- The European Union just agreed to pass the Digital Markets Act, a law designed to limit tech giants’ dominance in the digital economy.
- Experts say the law could help advertisers by forcing more transparency in data sharing, analytics, and pricing.
- Others, however, said it might create a slippery slope or benefit the very companies it seeks to regulate.
Earlier this month, the European Union followed the landmark 2018 data privacy law GDPR by agreeing to pass the Digital Markets Act, a sweeping plan to limit the ability of tech giants to dominate the digital economy — including the online advertising market.
The law applies only to companies that operate “core platform services” with more than $8.2 billion in annual global revenue or market valuations above $82 billion, such as Alphabet, Meta, Apple, and Amazon. Core platform services include search engines, social networks, cloud computing — and any related advertising capabilities.
The law regulates big tech behaviors, from how they use personal data collected from consumers to the interoperability of their services. The EU says the law should be finalized by October and must go into effect within six months of that date.
Some industry watchers, like Gary Kibel, partner at ad industry law firm Davis+Gilbert, believe the law will provide new opportunities for advertisers to better understand how their campaigns performed. But others like Gerard Stegmaier, partner in the tech and data practice of law firm Reed Smith, sounded a note of caution.
“More and better regulation may be desirable because privacy is important,” he said. “But that doesn’t mean it won’t have severe effects on markets and competition.”
Advertisers can grab more data from giants like Meta and Google
The DMA’s most significant effect may be allowing advertisers to do things like demand all the data gathered by their Facebook pages, said Kibel. Under the law, Facebook’s parent company Meta would have to put a process in place to deliver that data.
This could ultimately provide advertisers with more information about their own customers and help them fill gaps in the selective — and sometimes inaccurate — summaries they receive from the big platforms, Kibel added.
The law could also strengthen ad campaign measurement by allowing advertisers to take the raw data that Google, Amazon, and others gather and use third-party companies to process it, thereby conducting objective assessments of the big platforms’ analytics capabilities, said Stephan Loerke, CEO of trade group the World Federation of Advertisers.
Advertisers could also get more transparency around pricing.

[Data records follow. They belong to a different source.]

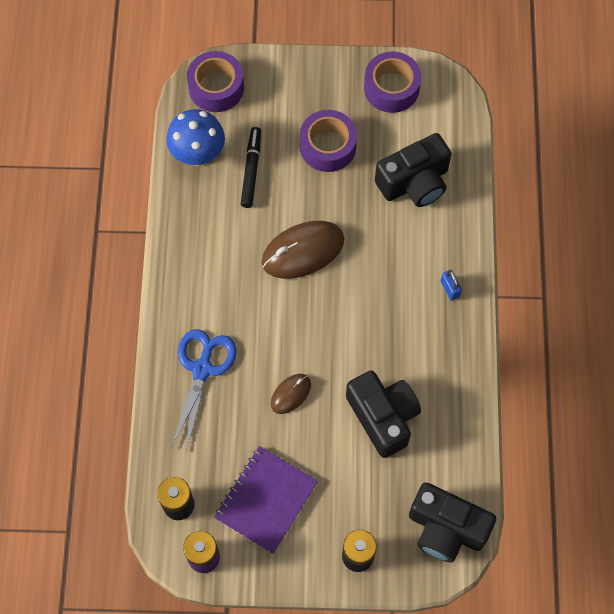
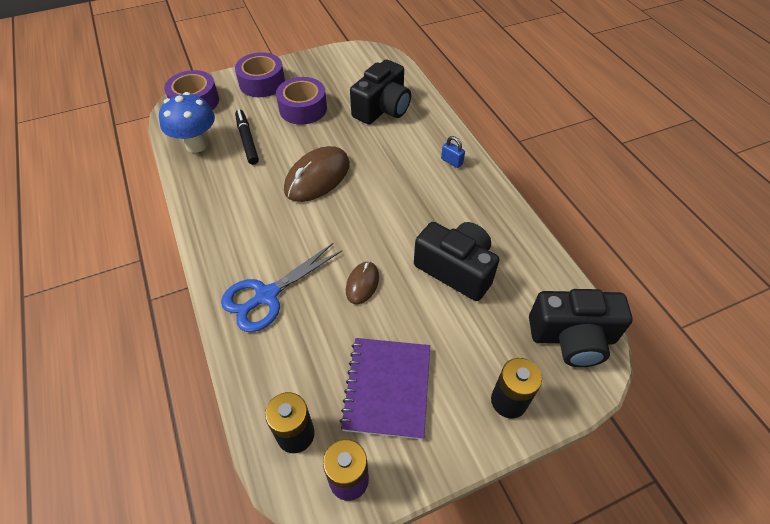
camera: 25 degrees left, 15 degrees down
blue scissors [171,329,237,452] -> blue scissors turned 120 degrees counterclockwise [221,243,342,332]
purple tape [364,52,421,113] -> purple tape moved to [235,52,285,97]

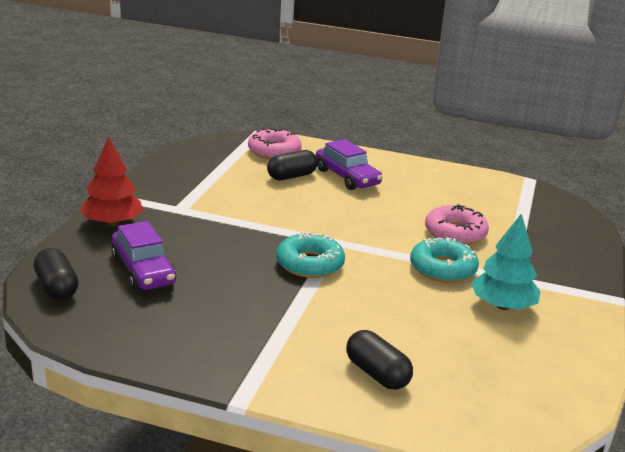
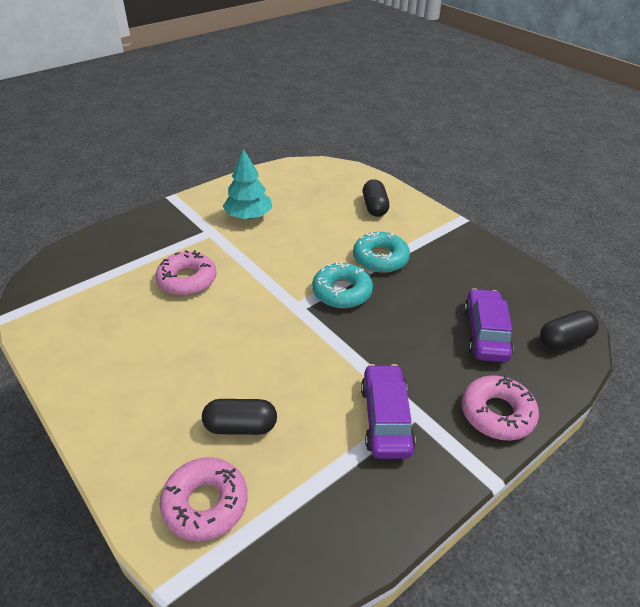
camera: 145 degrees left, 15 degrees up
black capsule [34,248,79,300] -> black capsule turned 60 degrees clockwise [540,310,599,350]
red tree [79,136,143,226] -> pink donut [462,375,539,441]
purple car [316,139,383,190] -> purple car moved to [361,364,416,459]
turquoise donut [410,237,479,283] -> turquoise donut moved to [353,232,410,273]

Many currently don’t know how platforms decide what to charge for inventory, and they can’t tell exactly how their budgets are distributed across the ad tech supply chain, said Loerke.
This access to data could also inspire advertisers to wean themselves off the big platforms. Advertisers traditionally have felt “completely attached” to the big platforms since they were the only sources for this campaign and user data, said Johnny Ryan, senior fellow at regulatory agency the Irish Council for Civil Liberties, which sued the tech giants in 2021 over data privacy practices. By separating the platforms from the data they collect, the DMA could create more space in the market for alternatives like TikTok and Snap, Ryan added.
But experts worry what will happen if the DMA’s purview expands beyond big tech
Some industry players are worried about a slippery slope effect.
“This law only applies to large platforms, but what if the greater transparency approach takes hold and they apply it beyond the portals to large advertisers?” said Kibel.
Or instead of releasing more data, the big tech platforms could respond by restricting its use entirely by opting to collect less data overall, so they can avoid sharing trade secrets, he said.
Others said the law could end up strengthening the giants it’s looking to regulate.
“The intention appears to be to negatively impact the US-based tech giants; unfortunately, the impact probably benefits them collectively,” said Brian Weiser, global head of business intelligence at WPP’s GroupM.
For example, Alphabet and Meta saw their profit margins and share prices rise significantly after the passage of GDPR, as many analysts had predicted. The law led to less choice for advertisers, analysts said, because the tech giants had plenty of resources to dedicate to compliance — and once they cleared the new regulatory bar, their market positions only grew more entrenched.
Some experts, citing that precedent, believe the DMA could have a similar effect.
“The law is a very imprecise tool, and when you’re seeking to regulate dynamic markets, there are often significant unintended consequences,” said Reed Smith’s Stegmaier. “In areas of ad tech and in respect to advertising, often well-intentioned laws have benefited precisely the people who were intended to be limited.”